At NEC in Japan, where I used to work, researchers have built these ultrafast photodetectors and tested them on computer processors. Many modern processors actually contain multiple smaller processors, and they use this photodetector to help them communicate by light with one another. Everything happens so fast in electronics -- billions of operations per second -- that only light is fast enough to keep the processors synchronized, so they can work on problems together instead of waiting for each processor to complete its task individually.

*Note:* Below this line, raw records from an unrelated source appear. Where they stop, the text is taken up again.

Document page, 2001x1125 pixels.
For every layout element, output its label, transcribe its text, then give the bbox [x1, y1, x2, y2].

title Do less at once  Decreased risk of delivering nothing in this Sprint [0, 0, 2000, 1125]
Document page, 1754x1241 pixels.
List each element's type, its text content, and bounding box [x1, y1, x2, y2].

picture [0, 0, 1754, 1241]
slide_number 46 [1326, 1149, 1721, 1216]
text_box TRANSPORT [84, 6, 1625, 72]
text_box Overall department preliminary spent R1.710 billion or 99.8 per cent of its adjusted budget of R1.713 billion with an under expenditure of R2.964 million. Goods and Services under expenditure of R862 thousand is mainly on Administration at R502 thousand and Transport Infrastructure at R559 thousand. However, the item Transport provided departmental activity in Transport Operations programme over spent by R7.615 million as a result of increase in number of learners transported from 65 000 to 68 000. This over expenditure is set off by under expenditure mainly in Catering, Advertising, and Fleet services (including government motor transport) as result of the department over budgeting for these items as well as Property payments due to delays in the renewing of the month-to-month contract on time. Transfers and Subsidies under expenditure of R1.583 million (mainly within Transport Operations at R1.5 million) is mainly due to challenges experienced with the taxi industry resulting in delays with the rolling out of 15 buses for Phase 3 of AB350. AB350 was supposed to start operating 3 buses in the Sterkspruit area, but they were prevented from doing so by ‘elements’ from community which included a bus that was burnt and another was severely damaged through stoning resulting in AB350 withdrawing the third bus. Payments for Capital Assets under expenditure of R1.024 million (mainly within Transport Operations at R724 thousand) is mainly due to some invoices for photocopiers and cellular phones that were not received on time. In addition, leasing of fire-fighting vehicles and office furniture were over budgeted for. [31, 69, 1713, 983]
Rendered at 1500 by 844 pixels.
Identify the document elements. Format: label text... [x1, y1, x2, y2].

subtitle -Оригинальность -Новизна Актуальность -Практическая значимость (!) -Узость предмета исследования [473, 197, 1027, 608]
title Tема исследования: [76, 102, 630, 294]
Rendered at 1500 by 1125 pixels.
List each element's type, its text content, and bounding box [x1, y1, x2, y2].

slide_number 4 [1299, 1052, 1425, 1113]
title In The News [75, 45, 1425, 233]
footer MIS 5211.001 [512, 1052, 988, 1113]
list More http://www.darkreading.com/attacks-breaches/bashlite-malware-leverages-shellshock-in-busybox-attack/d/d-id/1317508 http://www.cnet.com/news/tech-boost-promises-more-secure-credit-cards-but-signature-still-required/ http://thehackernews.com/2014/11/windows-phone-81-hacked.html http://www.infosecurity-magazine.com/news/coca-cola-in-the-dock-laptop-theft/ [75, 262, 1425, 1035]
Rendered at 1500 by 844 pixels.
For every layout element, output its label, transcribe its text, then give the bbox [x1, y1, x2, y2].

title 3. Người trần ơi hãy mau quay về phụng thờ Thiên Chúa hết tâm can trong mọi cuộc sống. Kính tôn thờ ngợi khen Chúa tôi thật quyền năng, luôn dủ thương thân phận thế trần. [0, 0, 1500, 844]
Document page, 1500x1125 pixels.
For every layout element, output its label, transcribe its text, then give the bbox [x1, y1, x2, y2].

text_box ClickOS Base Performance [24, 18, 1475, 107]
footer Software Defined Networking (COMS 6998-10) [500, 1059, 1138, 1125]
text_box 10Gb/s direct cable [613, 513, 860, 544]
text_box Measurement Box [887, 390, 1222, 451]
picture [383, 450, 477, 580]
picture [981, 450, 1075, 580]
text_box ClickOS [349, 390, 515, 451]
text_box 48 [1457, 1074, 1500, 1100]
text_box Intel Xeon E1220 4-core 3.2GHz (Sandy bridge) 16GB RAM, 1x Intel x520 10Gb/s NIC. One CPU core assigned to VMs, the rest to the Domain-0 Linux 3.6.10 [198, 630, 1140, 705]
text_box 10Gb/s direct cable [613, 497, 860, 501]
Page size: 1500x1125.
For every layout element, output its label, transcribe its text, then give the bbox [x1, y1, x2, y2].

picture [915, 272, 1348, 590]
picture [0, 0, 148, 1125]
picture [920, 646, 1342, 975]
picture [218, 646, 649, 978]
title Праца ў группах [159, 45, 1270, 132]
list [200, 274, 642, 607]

This is yet another example of something I would never have foreseen. But again, as Professor Pendry was saying earlier, people end up applying these ideas in areas that we are not likely to think of today. This is one of the exciting things about new technology and new science

Focused ion beam micrograph image of the bull’s eye structure
Focused ion beam micrograph image of the bull’s eye structure on a 300 nm-thick silver film used to demonstrated transmission through a subwavelength hole. The hole has a diameter of 250 nm, the grooves periodicity is 500 nm and their depth is 60 nm. (Credit: Science 297, 820-822 (2002)

TKF: I'm curious. All three of you seemed to have faced a great deal of resistance when you unveiled your initial results. Could you talk about that?

HELL: My initial idea, put forth in 1994, was met with great skepticism initially. People argued publicly that it would never work. I had to put a lot of effort into finding a laboratory to set up my experiments and to show that my approach was viable.

EBBESEN: I must confess that, like all scientists, I am very skeptical by nature. The first time I heard about Professor Hell's work, I was also very skeptical. Just like most people were when they heard my results.

HELL: Some things appeared counterintuitive. As Professor Pendry just mentioned, people thought that it wouldn't be possible, for fundamental reasons, to focus the light down to a submicron point. Or it wouldn't be possible to get light through such tiny holes. And it wouldn't be possible to see something in a conventional microscope that is smaller than the limit of how tightly you can focus light.

Our ideas were perceived as a kind of, well, exaggeration. We were going up against common knowledge, and everyone who challenged those notions was considered kind of unusual, or too courageous, or -- I don't know.

PENDRY: That's a polite way of putting it, yes.

TKF: You were considered cranks?

HELL: Yes, to some extent, absolutely. I remember very vividly the controversy surrounding Professor Pendry's and Professor Ebbesen's work, and some of the papers challenging their ideas. I had the same experience. In one highly regarded journal, the first paper relating to my work was a comment questioning the implications of my results.

PENDRY: When these negative comments appear, your first reaction is anger and upset. But after a while, you realize that the controversy actually helps you. It draws people's attention to what you have done. Although you may never reconcile your challengers, the controversy draws in many people who wouldn't be interested otherwise, who say, "Here's something interesting. Maybe it's wrong, maybe it's right. Let's try to find out." So although controversy can be painful, it's part of the birth process of a new idea.

EBBESEN: Absolutely. It also shows that your results are important and that you are challenging accepted notions.